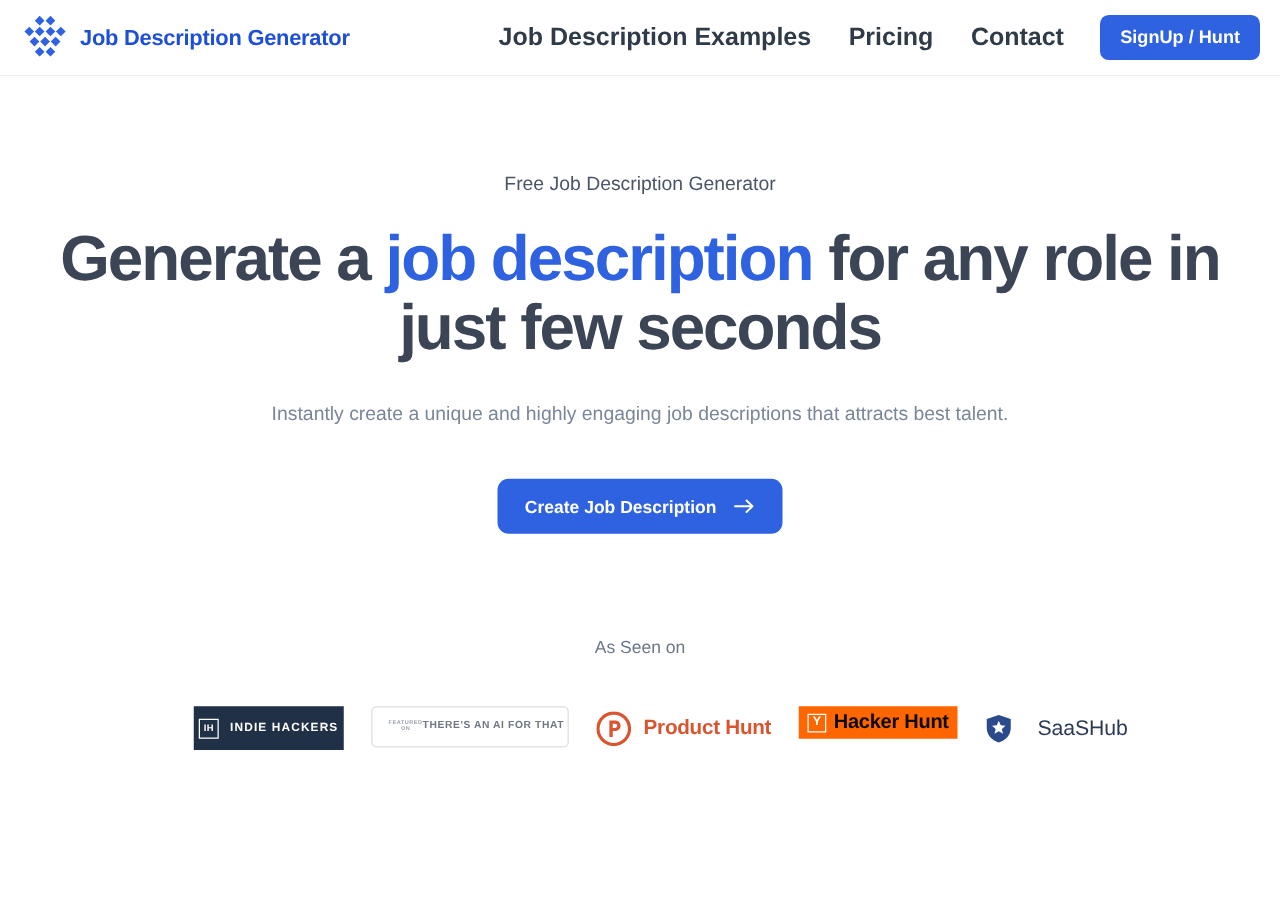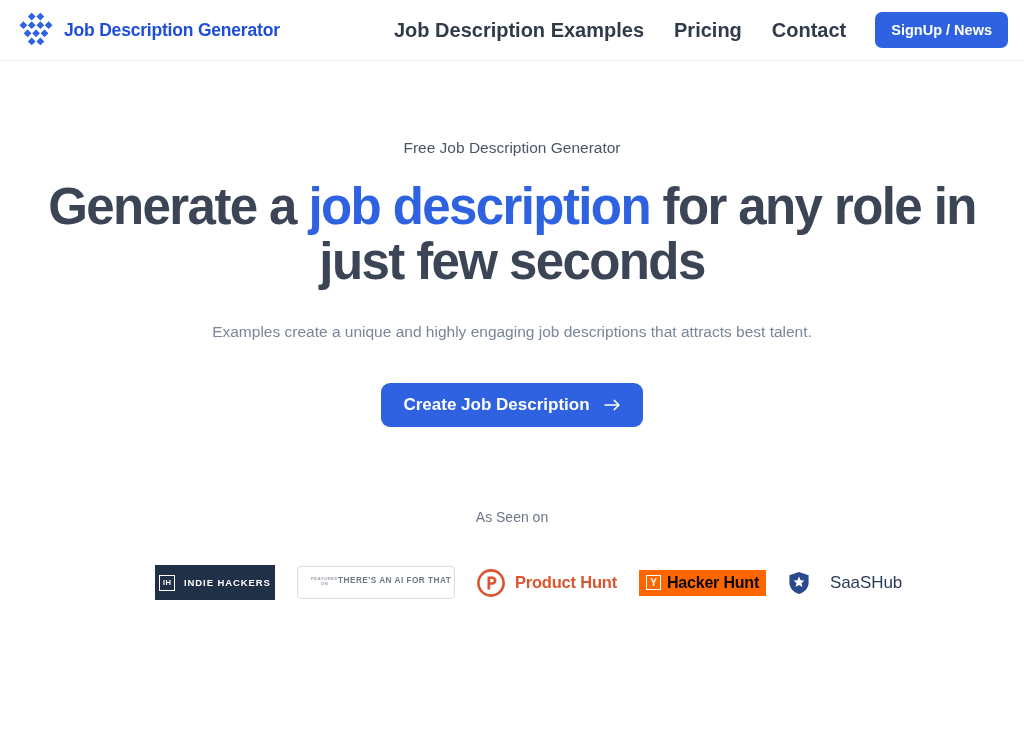"SignUp / News" button.nav-cta { text: News -> Hunt }
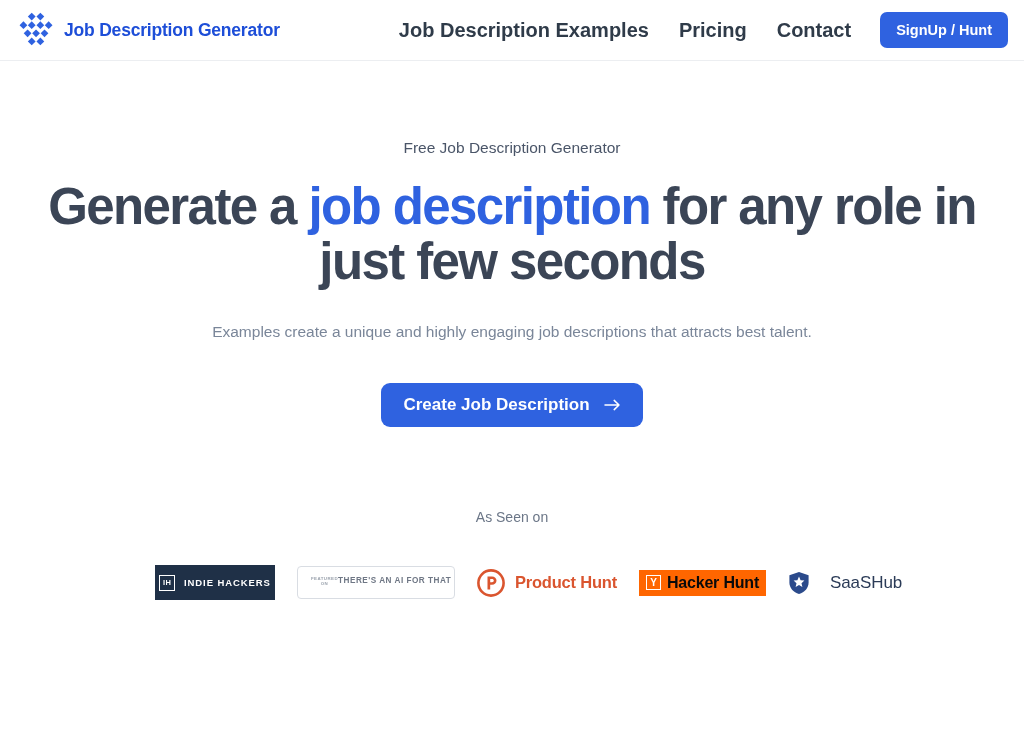"Examples create a unique and" p.subhead { text: Examples -> Instantly }
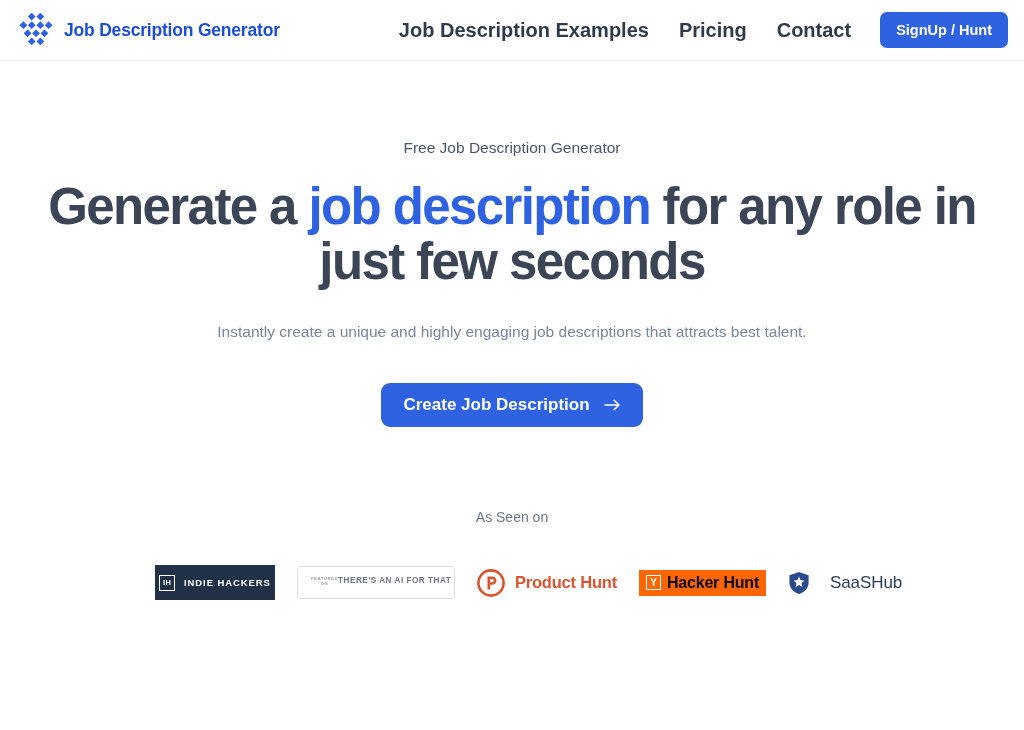"Create Job Description" .cta-button { font-size: 17px -> 14px }
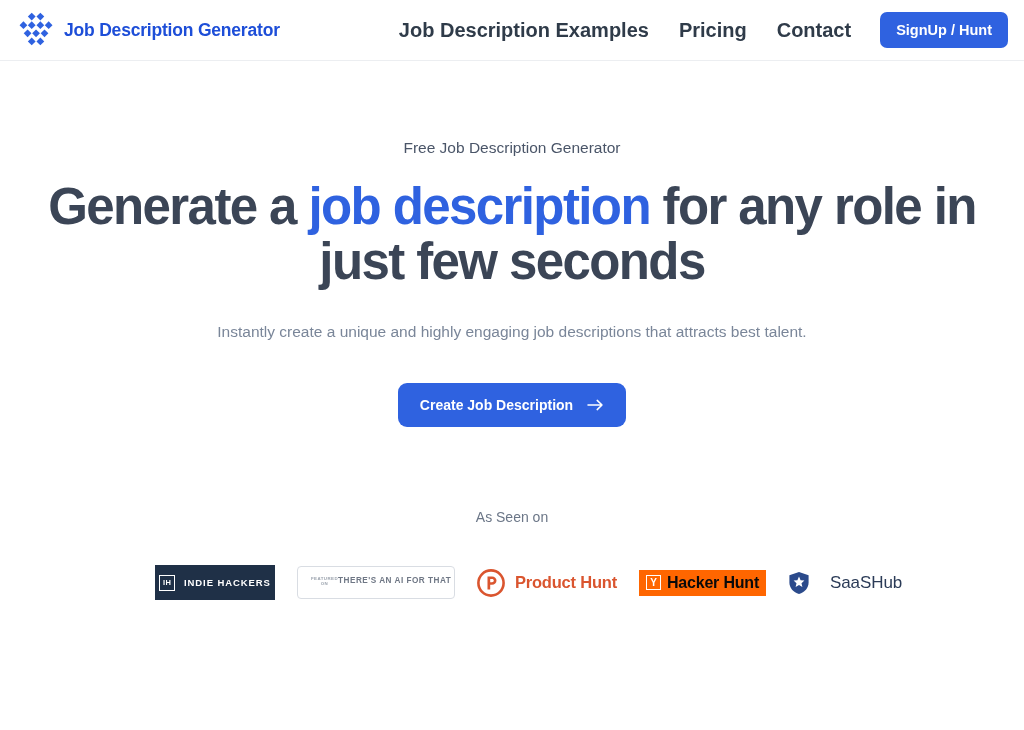"IH" .logo-row { align-items: center -> none }
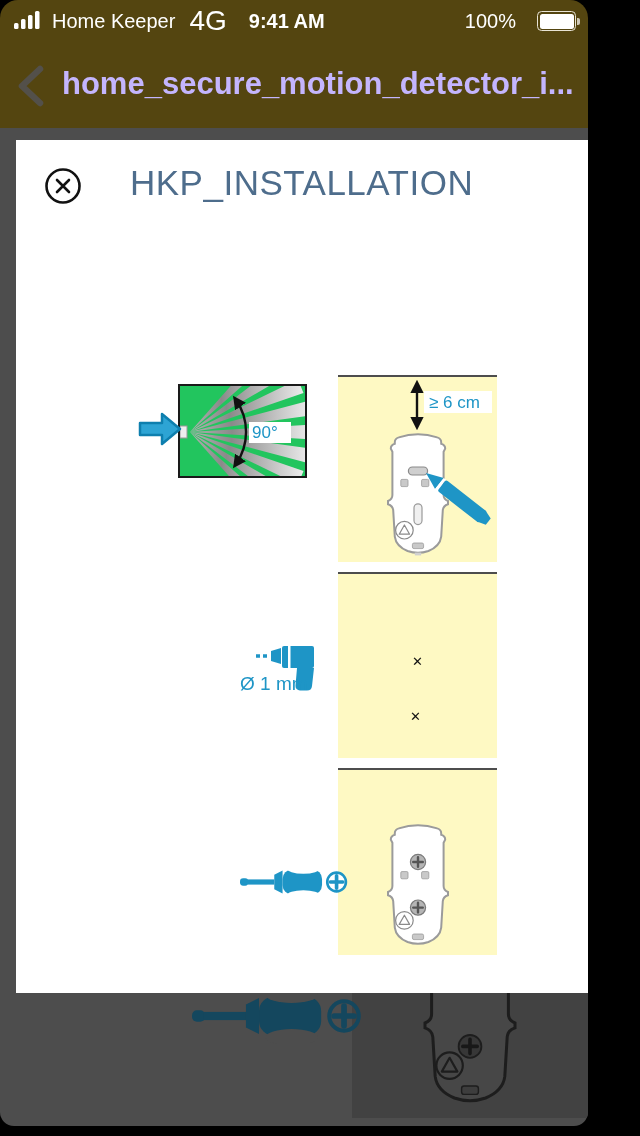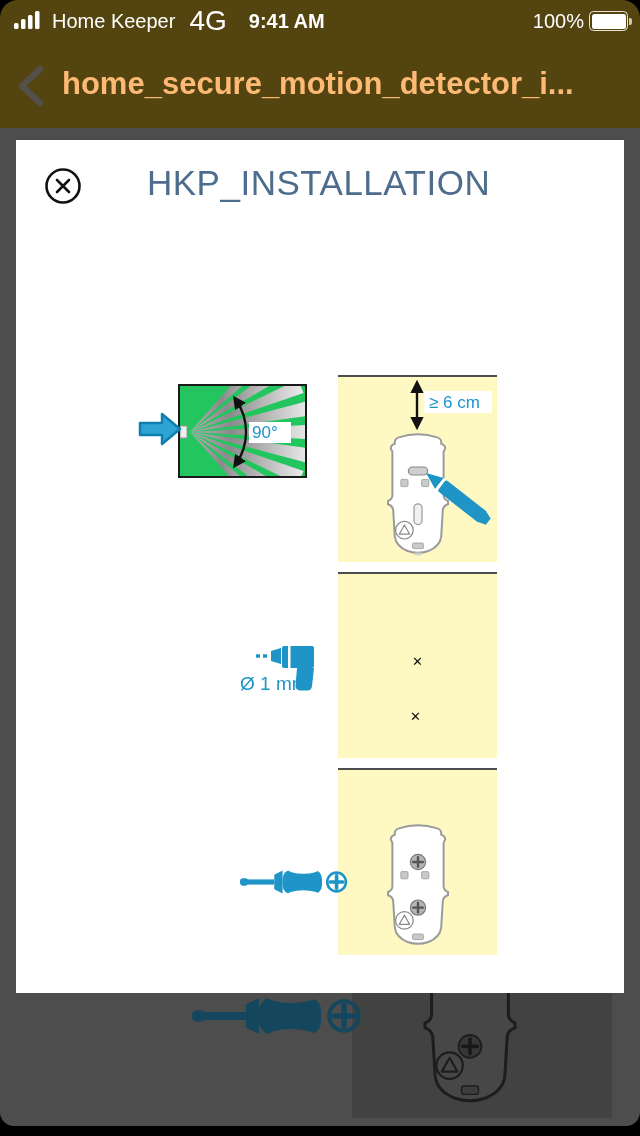"Home Keeper" .screen { width: 640px -> 588px }
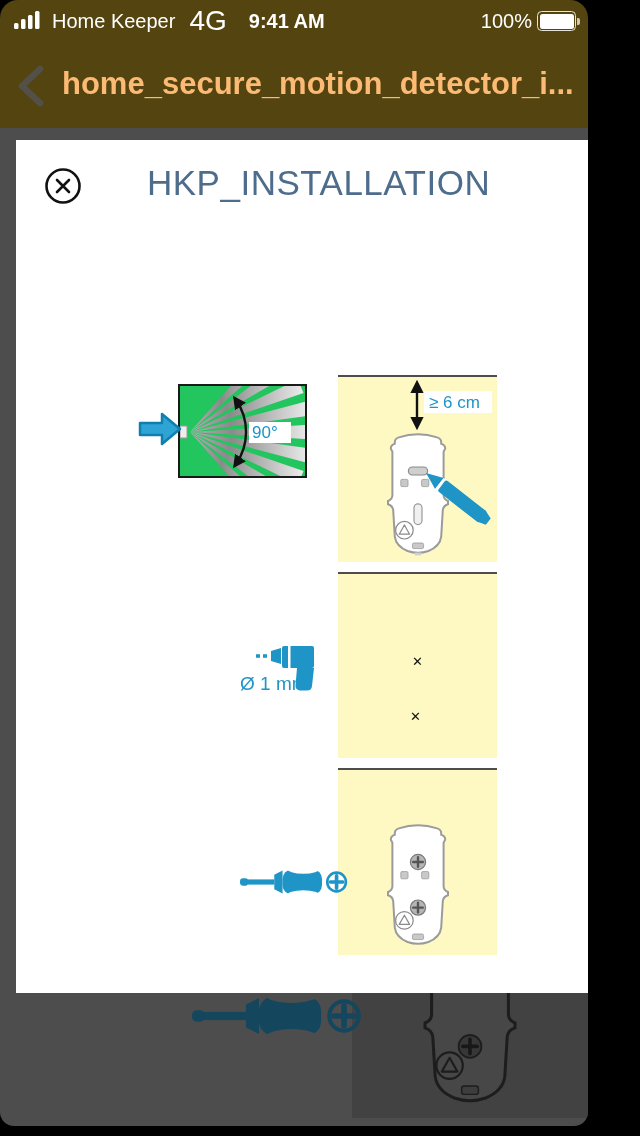"100%" .sb-right { gap: 5px -> 21px }
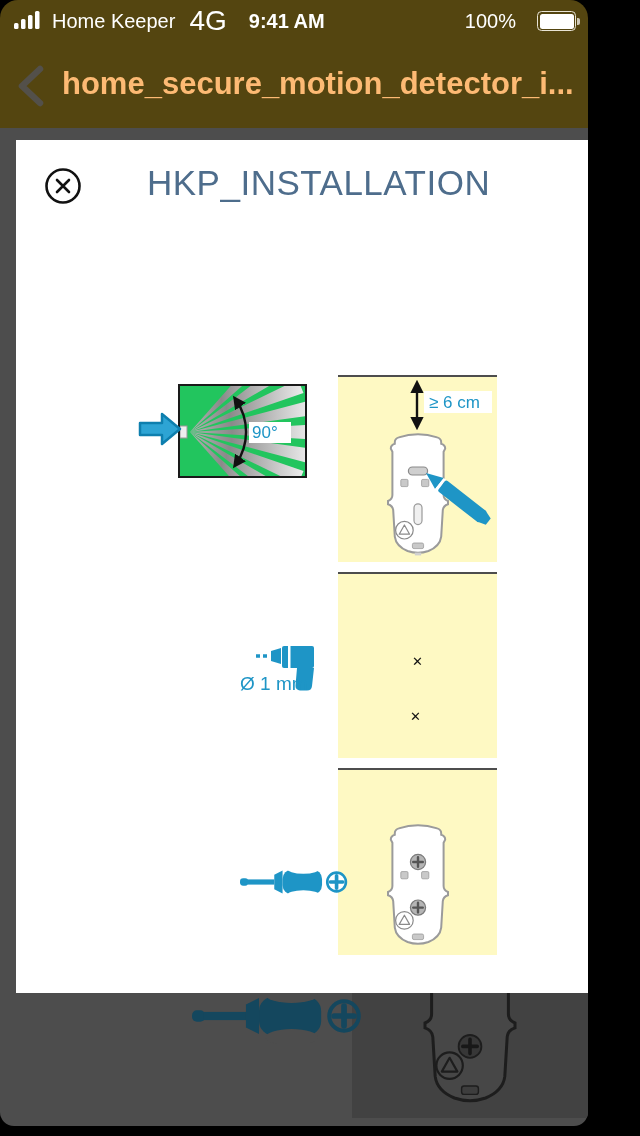"home_secure_motion_detector_i..." .nav-title { color: #fdba74 -> #c4b5fd }
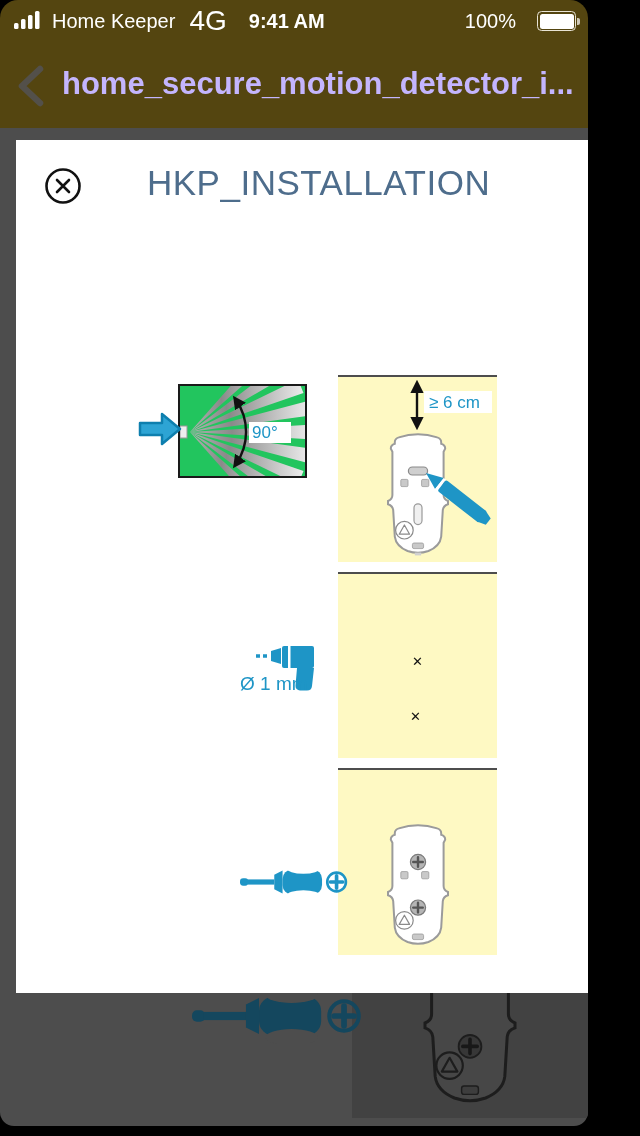"HKP_INSTALLATION" .modal-title { left: 131px -> 114px }
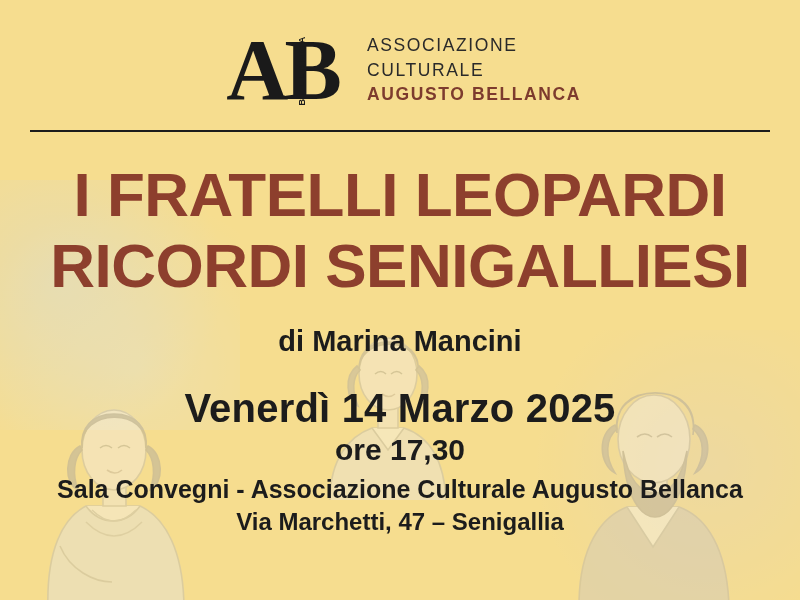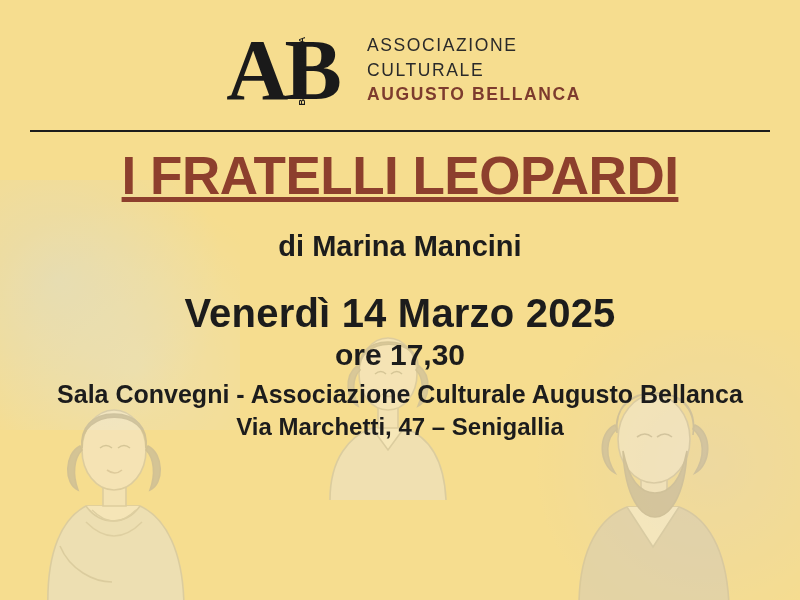"I FRATELLI LEOPARDI" .title { font-size: 53px -> 62px; margin-top: 14px -> 28px; text-decoration: underline -> none }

§ TASK DIRECTIONS
Everything from the line holding "color: #fdba74 ->" through the last line of the listing should be written out exactly, except for the pictures.

§ ANSWER SECTION
"home_secure_motion_detector_i..." .nav-title { color: #fdba74 -> #c4b5fd }
"HKP_INSTALLATION" .modal-title { left: 131px -> 114px }
"I FRATELLI LEOPARDI" .title { font-size: 53px -> 62px; margin-top: 14px -> 28px; text-decoration: underline -> none }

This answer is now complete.